Aujourd’hui, la génération d’influenceurs d’extrême droite sur YouTube, à laquelle appartient Le Raptor, n’est plus aussi importante dans le paysage politique sur internet, notamment grâce à la régulation des plateformes face aux discours d’incitation à la haine. « Il faut relativiser leur poids en termes d’audience, tempère Usul. Je pense qu’on va plutôt vers le déclin, voire la ringardisation de ces gens-là. C’était un espace contre-culturel, mais son importance est moindre maintenant. C’est dans l’espace médiatique mainstream que ça se joue. L’extrême droite s’étant banalisée et normalisée, elle n’a plus tellement besoin de ces subterfuges. »

Les partis politiques et leurs responsables communiquent désormais eux-mêmes sur les réseaux sociaux. À 29 ans, le président du Rassemblement national, Jordan Bardella, en est l’exemple typique. Dans une vidéo publiée le 24 juillet, qui comptabilise près de 5 millions de vues, on le voit manger des bonbons dans des moments du quotidien.

Les jeunes qui votent Bardella sont sur TikTok, mais les jeunes qui votent Mélenchon aussi. 

M. Macé

Cette vidéo, comme beaucoup d’autres sur son compte, ne contient pas de contenu politique à proprement parler et ressemble aux contenus de n’importe quel influenceur. «Jordan Bardella sait qu’une bonne partie des gens qui le suivent sur TikTok ne sont pas en âge de voter, mais qu’ils le seront un jour, avertit Maxime Macé. Il a un côté cool kid sympathique, il maîtrise parfaitement les codes des réseaux sociaux.»

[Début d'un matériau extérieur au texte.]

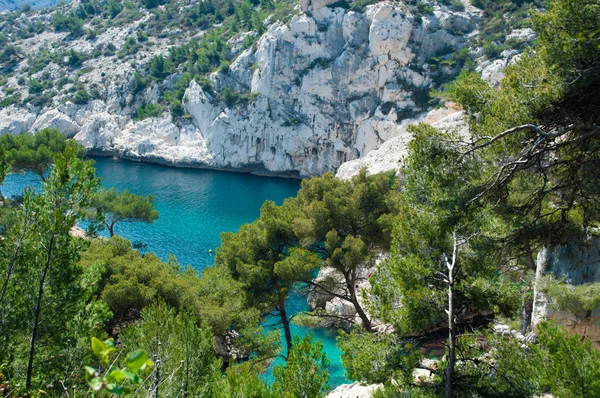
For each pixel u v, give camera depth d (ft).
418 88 337.93
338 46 368.27
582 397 40.42
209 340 52.60
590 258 67.51
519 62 52.85
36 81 504.43
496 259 51.88
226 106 401.08
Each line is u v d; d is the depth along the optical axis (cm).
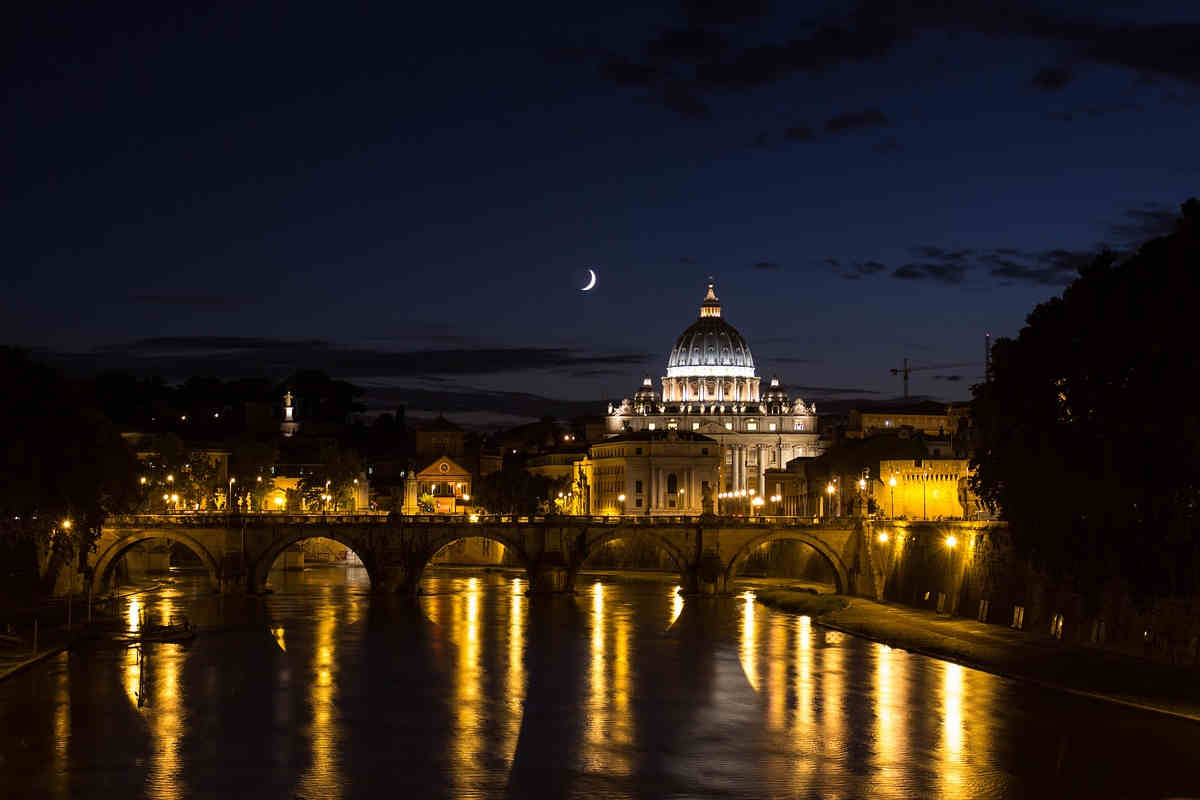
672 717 11675
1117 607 14012
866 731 11112
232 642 15712
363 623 17675
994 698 12375
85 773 9781
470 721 11519
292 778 9706
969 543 17900
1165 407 12800
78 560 19625
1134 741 10662
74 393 18775
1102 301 13725
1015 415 14850
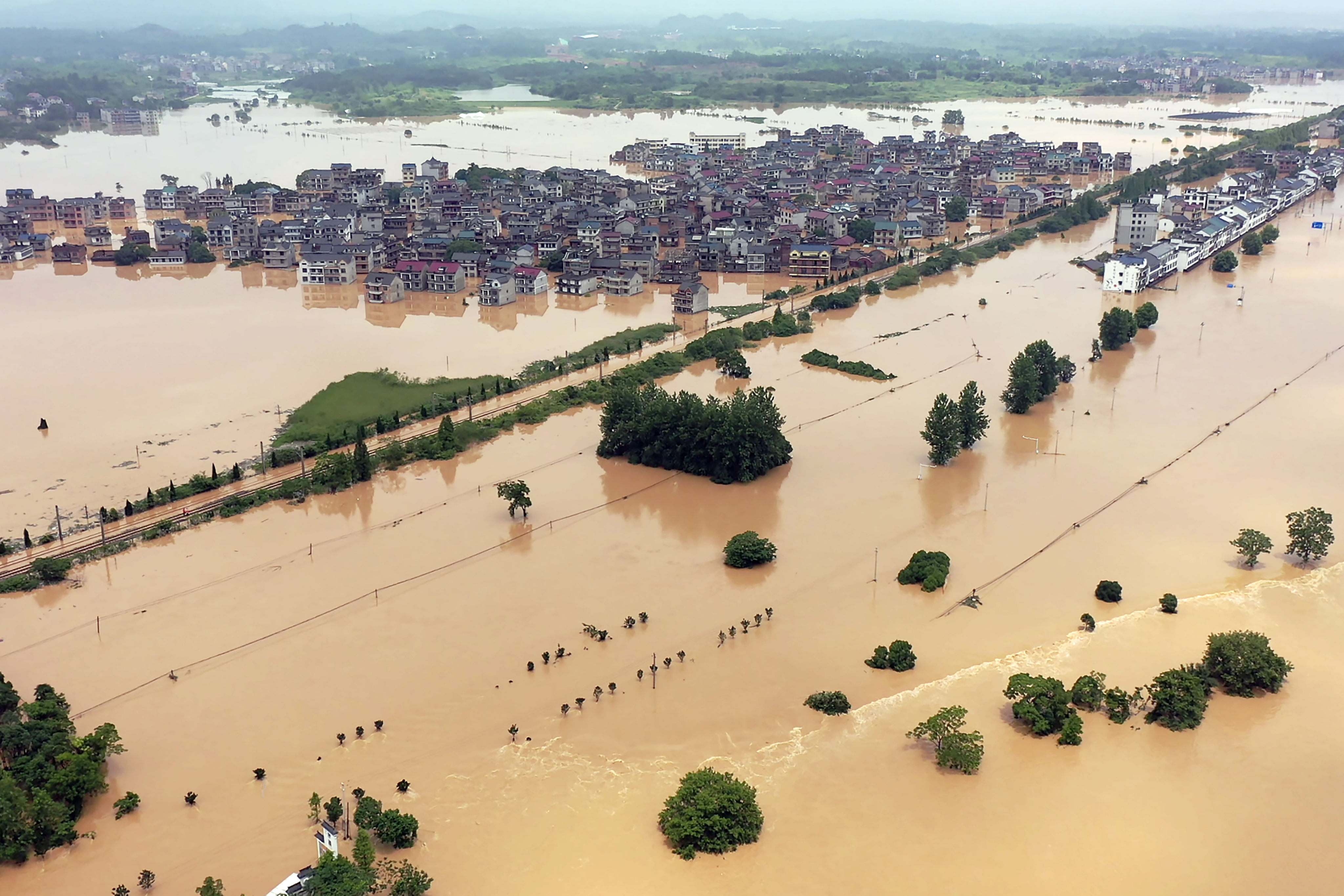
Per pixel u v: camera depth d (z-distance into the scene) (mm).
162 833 170000
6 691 192125
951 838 167000
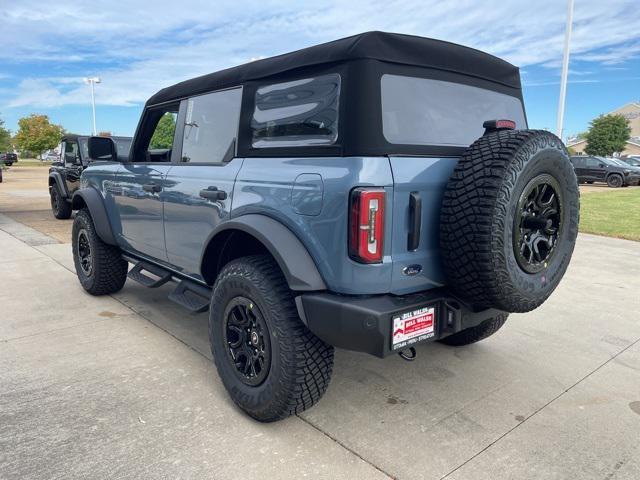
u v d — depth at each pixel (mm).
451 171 2490
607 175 23359
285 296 2502
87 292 5090
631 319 4547
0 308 4598
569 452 2496
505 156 2225
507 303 2365
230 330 2799
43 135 61469
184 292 3518
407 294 2432
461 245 2275
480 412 2871
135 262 4320
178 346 3746
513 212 2232
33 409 2803
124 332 4020
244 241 3008
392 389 3135
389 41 2410
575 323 4434
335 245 2285
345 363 3506
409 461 2396
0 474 2238
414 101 2535
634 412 2900
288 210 2488
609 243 8602
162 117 3941
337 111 2369
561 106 14406
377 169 2238
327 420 2756
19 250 7262
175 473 2273
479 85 2930
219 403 2914
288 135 2623
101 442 2498
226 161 3064
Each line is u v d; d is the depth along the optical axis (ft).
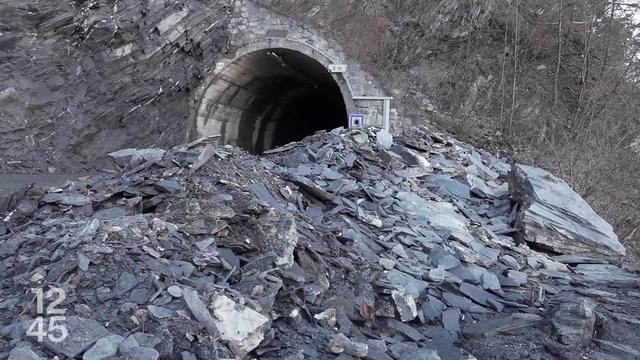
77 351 12.22
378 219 28.32
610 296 25.05
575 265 30.07
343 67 68.85
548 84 73.82
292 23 71.97
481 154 51.57
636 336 20.42
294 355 15.03
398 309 19.98
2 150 50.83
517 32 73.31
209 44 74.33
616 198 53.62
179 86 71.72
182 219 19.27
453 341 19.36
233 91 82.53
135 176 22.80
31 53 55.21
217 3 74.38
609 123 62.28
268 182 26.22
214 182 22.63
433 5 76.64
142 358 12.07
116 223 17.40
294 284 18.03
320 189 28.43
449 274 24.08
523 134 67.77
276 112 104.32
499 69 75.05
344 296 19.49
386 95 68.23
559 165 55.52
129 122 65.10
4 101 51.83
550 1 77.30
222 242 18.97
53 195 21.57
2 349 12.23
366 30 72.84
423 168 39.86
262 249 19.20
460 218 32.30
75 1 58.90
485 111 71.51
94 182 24.16
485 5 76.89
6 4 53.42
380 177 35.53
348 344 15.96
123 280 14.89
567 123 68.18
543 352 18.83
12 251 17.06
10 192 22.79
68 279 14.56
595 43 73.92
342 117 121.49
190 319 13.98
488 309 22.48
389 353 17.40
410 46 75.20
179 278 15.72
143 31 65.46
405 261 24.57
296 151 39.06
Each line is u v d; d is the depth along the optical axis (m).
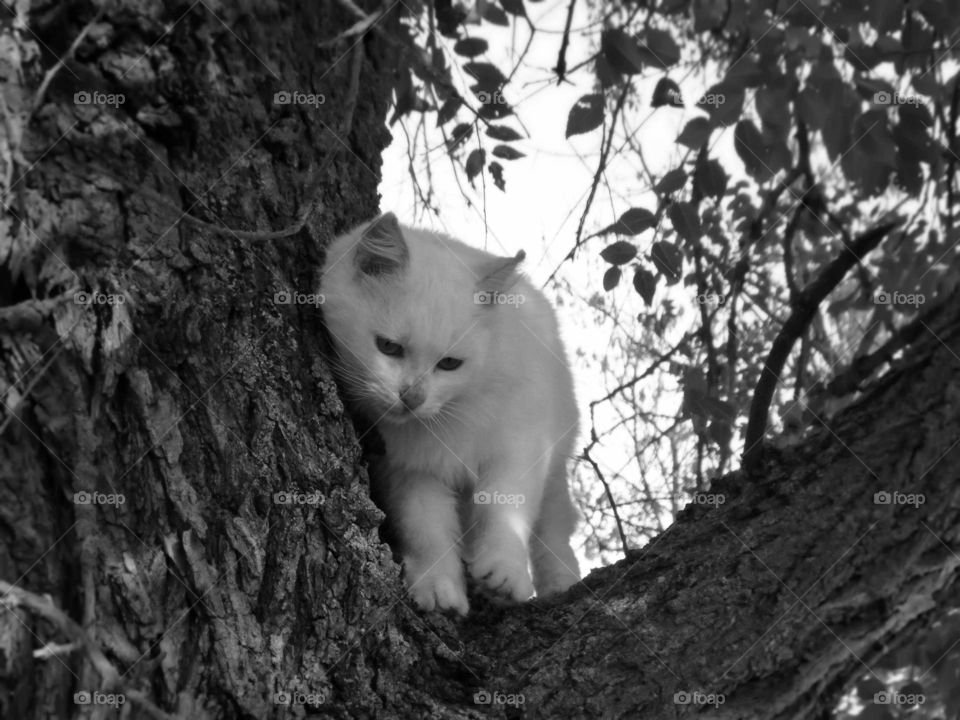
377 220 3.02
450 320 3.12
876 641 2.18
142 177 2.21
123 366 2.05
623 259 2.93
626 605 2.28
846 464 2.25
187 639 2.05
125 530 2.03
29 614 1.92
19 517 1.95
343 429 2.46
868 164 3.05
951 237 3.52
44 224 2.02
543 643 2.35
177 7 2.32
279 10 2.65
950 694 3.35
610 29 2.80
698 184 3.00
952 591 2.21
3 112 2.01
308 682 2.15
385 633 2.26
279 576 2.15
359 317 3.07
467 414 3.20
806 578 2.17
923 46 3.14
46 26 2.10
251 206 2.42
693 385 3.11
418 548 2.96
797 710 2.15
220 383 2.20
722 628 2.17
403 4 3.36
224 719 2.04
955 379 2.22
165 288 2.15
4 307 1.97
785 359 2.39
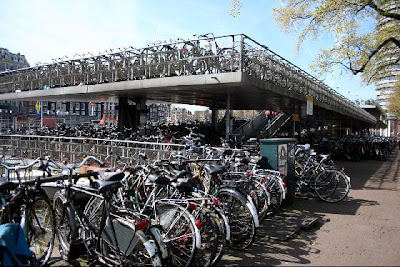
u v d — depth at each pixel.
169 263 3.51
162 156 8.12
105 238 3.67
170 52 11.07
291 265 3.88
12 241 3.17
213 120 19.64
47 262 3.77
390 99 35.84
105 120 27.88
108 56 13.37
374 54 11.00
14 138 13.18
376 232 5.15
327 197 7.28
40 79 16.98
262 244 4.58
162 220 3.76
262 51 10.35
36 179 3.81
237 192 4.42
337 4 9.46
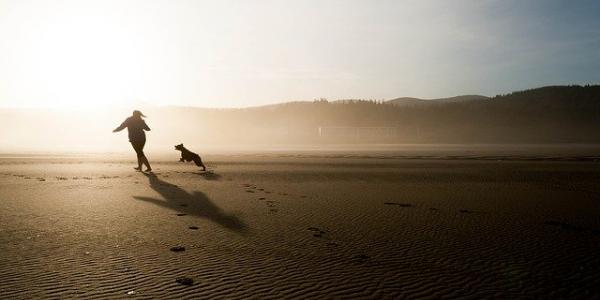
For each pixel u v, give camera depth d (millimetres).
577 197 13750
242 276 5926
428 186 16234
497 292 5496
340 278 5906
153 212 10391
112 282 5617
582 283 5859
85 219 9469
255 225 9156
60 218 9547
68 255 6789
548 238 8281
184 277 5844
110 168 22875
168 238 7926
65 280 5668
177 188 14914
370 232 8625
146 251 7070
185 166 24953
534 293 5484
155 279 5754
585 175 21203
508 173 21812
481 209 11359
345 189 15164
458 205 11938
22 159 30172
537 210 11281
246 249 7277
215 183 16531
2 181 16328
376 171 22203
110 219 9500
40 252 6930
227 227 8930
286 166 25219
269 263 6523
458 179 18828
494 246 7660
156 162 28047
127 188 14703
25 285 5465
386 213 10641
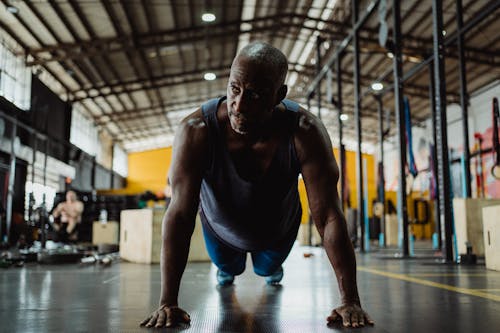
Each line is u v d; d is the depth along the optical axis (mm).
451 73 16719
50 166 16469
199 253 5645
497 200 6531
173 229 1623
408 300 2324
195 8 14383
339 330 1526
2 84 13180
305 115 1690
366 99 21125
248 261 6133
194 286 2967
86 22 13750
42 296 2402
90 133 22953
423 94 19141
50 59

Ces nouvelles méthodes de communication sur les réseaux sociaux ne sont pas l’apanage du RN. Le jeune député de La France insoumise Louis Boyard produit du contenu spécifique aux réseaux sociaux, avec un succès comparable à celui de Bardella. « Les jeunes qui votent Bardella sont sur TikTok, mais les jeunes qui votent Mélenchon sont aussi sur TikTok », résume Usul. Une guerre pour séduire et influencer la jeunesse dans laquelle l’extrême droite s’est lancée depuis de longues années.